_Task item_. Write the next part of the news article below about the San Diego Planning Commission's hearing on the short-term rental proposal, starting right after its last sentence.

_Text for analysis_.
====================
Planning Commission Sends Campbell’s Short-Term Rental Proposal Back to Staff for Details

by on October 9, 2020 · 1 comment

in Ocean Beach, San Diego

After more than a 3 hour hearing on Jen Campbell’s proposal for short-term vacation rentals, the San Diego Planning Commission Thursday, Oct. 8, decided to send it back to city staff to address mostly technical issues of how the regulations would be administered and enforced. Another hearing date before the Commission has been set for Thursday, Dec. 3.

But from the comments of the Commissioners, once tweaked, they very well could approve the proposal that Campbell engineered with the billionaire-dollar rental platform, Expedia, along with Unite HERE Local 30, the union that represents hotel workers.

The proposal could very well be approved despite the criticism from community groups in the coastal areas of District 2 – Jen Campbell’s district – that they were not genuinely consulted. Interest in the half-decade old controversy was clearly shown to the Planning Commission, as they had received nearly 500 letters from the public ahead of the online meeting, and hundreds of people tried to give comments by phone during the meeting.

Members of the Ocean Beach Town Council and the OB Planning Board have complained they were not adequately consulted on the final version of the so-called MOU, or Memorandum of Understanding, between Campbell’s office, Expedia and the union. La Jolla Community Planning Association President Diane Kane said her group was not given enough time to formally weigh in and told the La Jolla Light, “Community planning groups have been once again omitted from the political process and are being presented with last-minute fait accomplis. I see room for improvement in the city’s public involvement efforts.”

Brian White, president of the Pacific Beach Town Council, told the Commission, “We urge you to reject this ill-advised ordinance. Our Pacific Beach Town Council was not consulted for feedback. We remain opposed to this. It merely serves the interests of short-term rental platforms like Expedia and Airbnb. .. by legalizing their hotel operations in our residentially zoned communities.”

Airbnb, the primary home-sharing platform in the San Diego area, is also opposed to the proposal, as it believes it’s overly restrictive and wants a higher annual cap.

During the hearing, apparently, people on both sides of the issue wanted the Commission to not advance the proposal for lack of public input.

Commissioner Matthew Boomhower had concerns that the proposal puts the responsibility of being the first level of enforcement on neighbors. He also questioned its enforcement mechanism, how other city departments – like code enforcement and the city treasurer’s office – could handle increased tax collection. He wanted to know how granny units – or accessory dwelling units – would factor in, and how the lottery system would work. “It’s a great idea,” he said, “there is just a lot to be worked out.”
====================
_Dataset excerpts_.

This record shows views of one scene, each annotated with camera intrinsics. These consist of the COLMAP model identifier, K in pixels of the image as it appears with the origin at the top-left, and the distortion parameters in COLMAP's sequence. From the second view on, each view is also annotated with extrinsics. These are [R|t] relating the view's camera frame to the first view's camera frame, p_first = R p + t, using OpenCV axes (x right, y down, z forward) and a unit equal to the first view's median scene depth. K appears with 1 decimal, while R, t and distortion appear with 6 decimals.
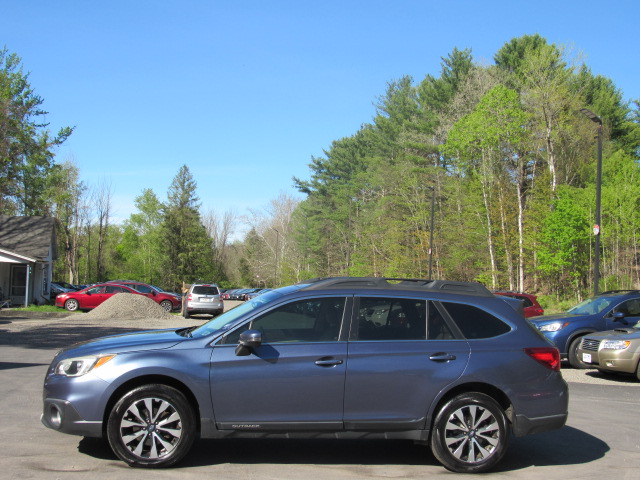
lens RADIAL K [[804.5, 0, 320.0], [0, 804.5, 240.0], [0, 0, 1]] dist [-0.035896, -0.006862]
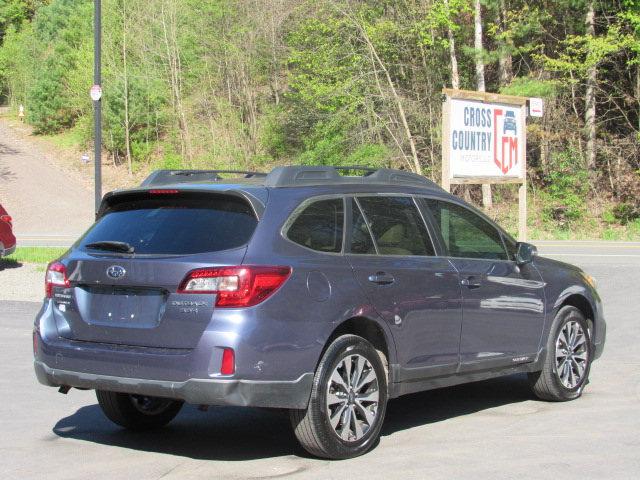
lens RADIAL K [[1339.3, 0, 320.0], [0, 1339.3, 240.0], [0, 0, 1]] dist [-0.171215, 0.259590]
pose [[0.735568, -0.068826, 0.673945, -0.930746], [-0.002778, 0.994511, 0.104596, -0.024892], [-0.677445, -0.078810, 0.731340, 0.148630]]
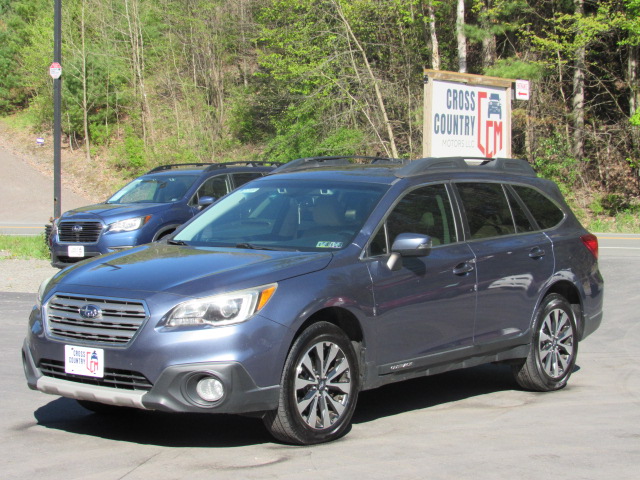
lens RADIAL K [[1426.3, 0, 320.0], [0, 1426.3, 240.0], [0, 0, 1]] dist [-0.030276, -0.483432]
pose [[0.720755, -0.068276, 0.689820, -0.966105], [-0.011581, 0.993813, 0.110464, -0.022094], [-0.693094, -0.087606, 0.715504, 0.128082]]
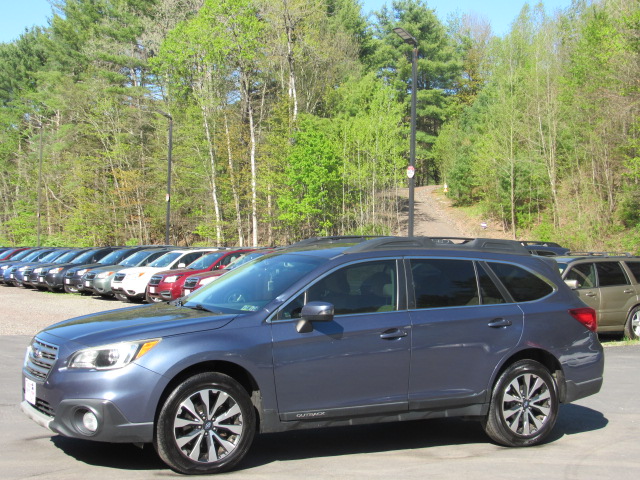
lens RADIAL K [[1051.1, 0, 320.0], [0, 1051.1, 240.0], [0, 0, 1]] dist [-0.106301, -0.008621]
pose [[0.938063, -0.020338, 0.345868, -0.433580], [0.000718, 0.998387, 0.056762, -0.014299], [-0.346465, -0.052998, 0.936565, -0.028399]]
====================
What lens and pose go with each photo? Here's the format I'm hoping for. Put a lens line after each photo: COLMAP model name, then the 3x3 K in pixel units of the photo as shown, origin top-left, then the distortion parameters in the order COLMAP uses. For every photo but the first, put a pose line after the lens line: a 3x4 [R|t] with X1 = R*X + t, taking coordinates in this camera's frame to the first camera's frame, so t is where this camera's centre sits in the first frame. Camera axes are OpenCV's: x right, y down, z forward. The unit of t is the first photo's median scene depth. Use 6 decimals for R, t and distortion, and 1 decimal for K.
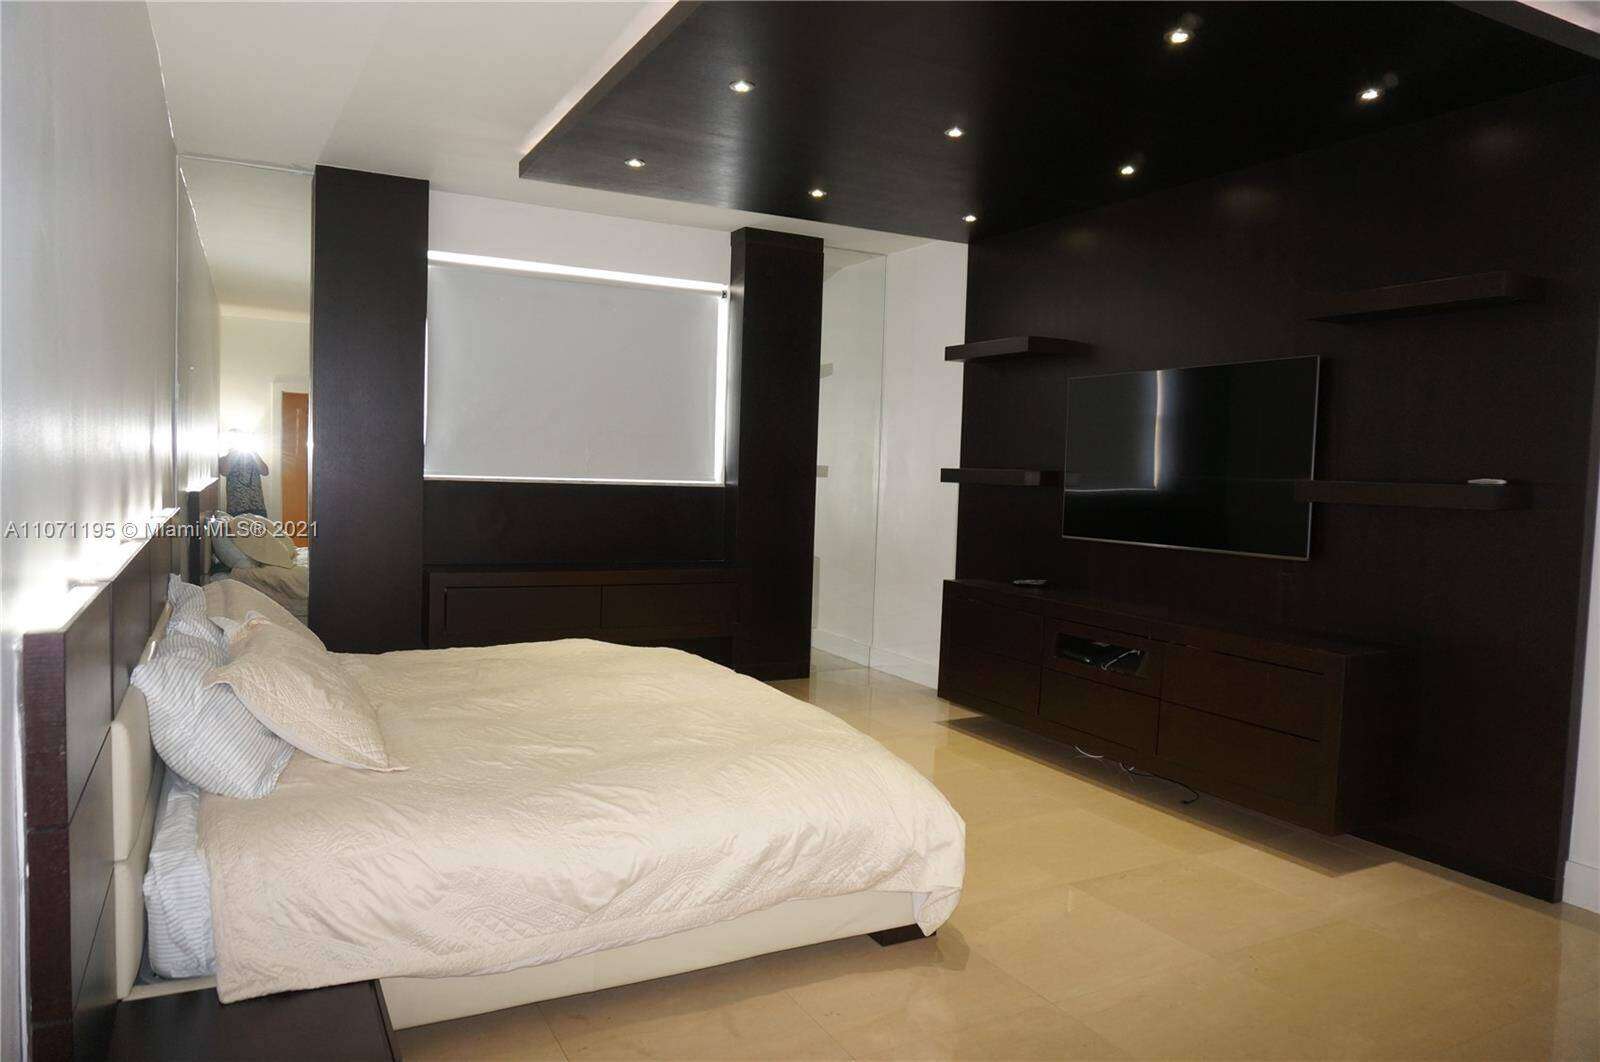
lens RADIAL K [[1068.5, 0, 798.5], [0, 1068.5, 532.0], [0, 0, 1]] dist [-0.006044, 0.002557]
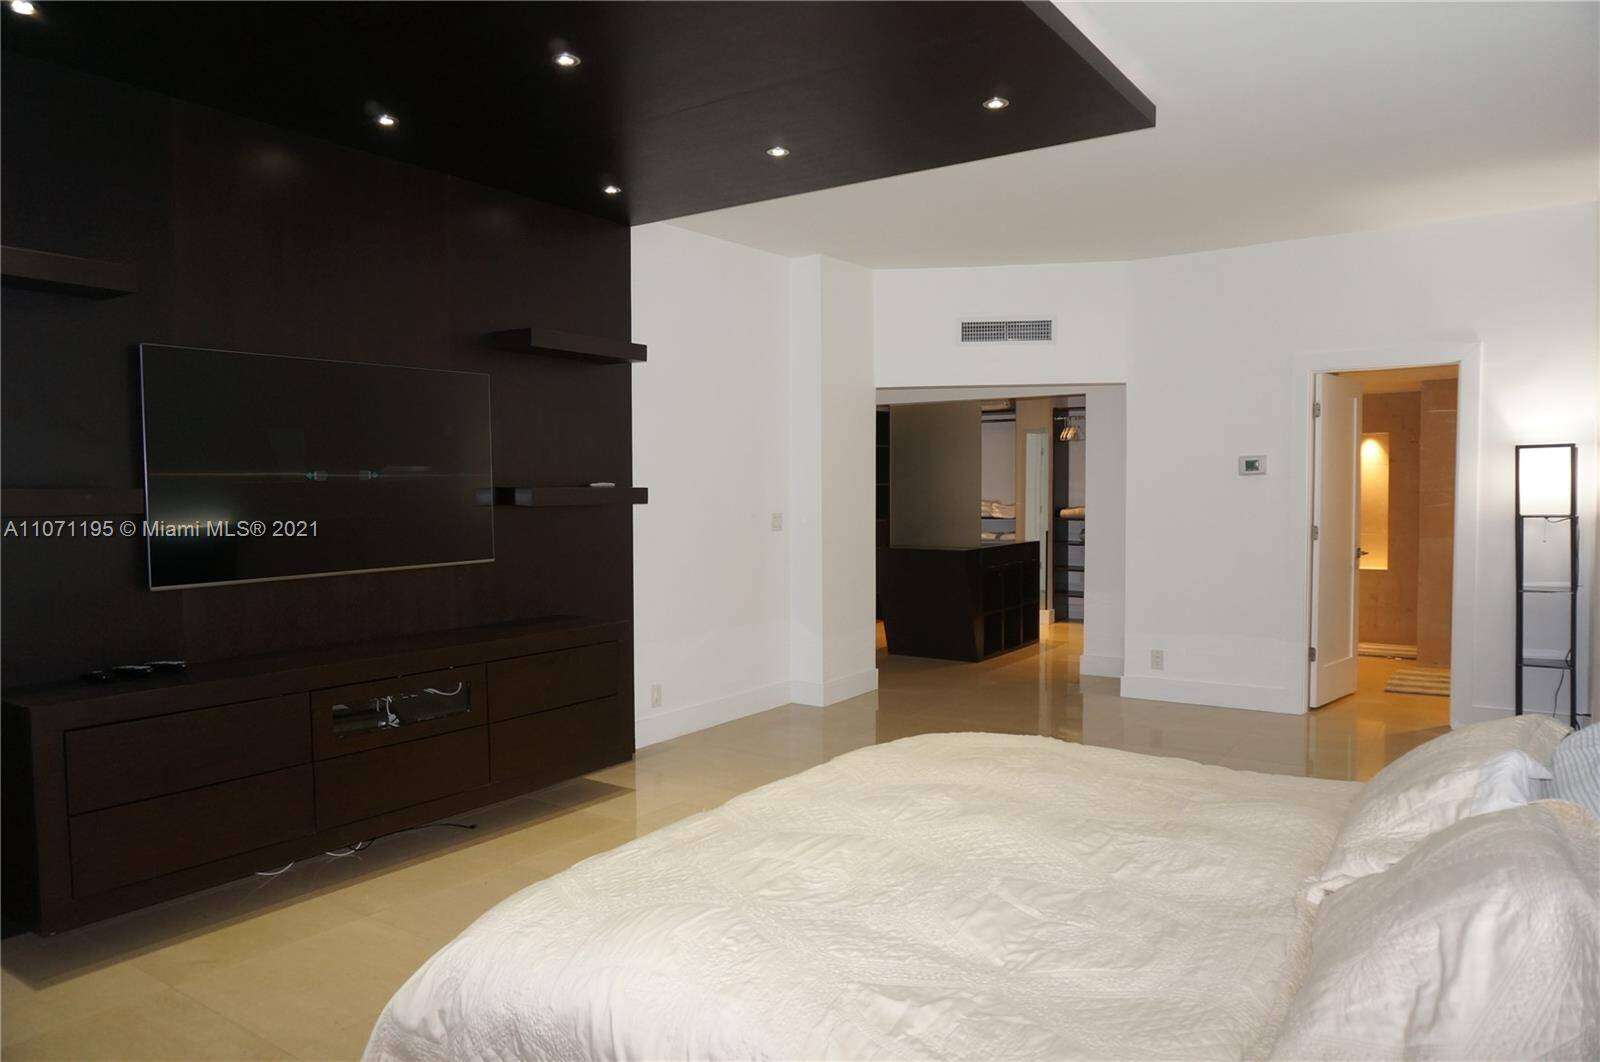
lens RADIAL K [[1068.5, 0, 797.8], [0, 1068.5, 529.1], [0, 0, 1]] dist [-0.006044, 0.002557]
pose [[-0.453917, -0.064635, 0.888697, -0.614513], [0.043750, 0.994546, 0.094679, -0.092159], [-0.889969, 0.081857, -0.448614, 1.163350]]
====================
_Result below_.
Commissioner Vicki Granowitz was pleased that the proposal on STVRs had “gotten further than anyone else has” and commended District 2. “But residential zoning is residential zoning, and whole-house rentals is inconsistent use of a residential zone,” she said. “What those that are [listing their houses for STVRs] have done is enter into a business rather than just have a home where they are going to raise their children. When you enter into a business, you take a risk … people who have decided to become short-term renters of this nature need to understand they are inviting risk. You are not entitled to always make money. … Having said that, I am willing to find compromise. But I need to see the beginnings of administrative guidelines before I consider approving a council policy.”

And Commissioner Douglas Austin chimed in, “This is a sticky wicket if there ever was one. I’m hearing arguments from both sides, but one of the things that does need to be done is I do believe we can’t continue sweeping this under the rug. We need a legal way to enforce what we have so I believe our councilwoman has the right idea bringing this forward … I do believe this probably as good a compromise as we’re going to find.”

The true architect of the controversial proposal, Venus Molina, Campbell’s chief of staff, told the Commission this was a “complex” issue in her original presentation. Without describing their content, she claimed Campbell’s office had received ““hundreds of emails, phone calls and photos of bad operators.”

Molina said, “We needed enforcement and … something on the books that could be regulated.” She also tried to reassure the Commissioners that “a lot of these logistics” they had concerns about would be working out later. She pushed, “I think it’s important we have something on the books that creates some sort of structure and framework. We feel strongly that the small details will be fleshed out with the administrative regulations … and that city staff will bring about good processes to make these work.” She stated it had a planned implementation date of Jan. 1, 2022.

San Diego Development Services Department Director Elyse Lowe backed Molina up, and stated the proposal was a “policy framework” that “gives guidance” and that “it doesn’t do us any good to figure out every little detail, have enforcement lined up … prior to a controversial policy decision being made. We are prepared to come up with administrative guidance [in the coming year].”

Yet, Commissioner Boomhower came back with, “I know that we’re never going to make everyone happy. But many of the public comment emails we’ve gotten and a number of the people who have spoken here today, it’s mostly because there is a fear of the unknown. When government officials say don’t worry, it’ll work out, I think this is too important of an issue for us to just trust that we’re going to get this worked out in the regs.”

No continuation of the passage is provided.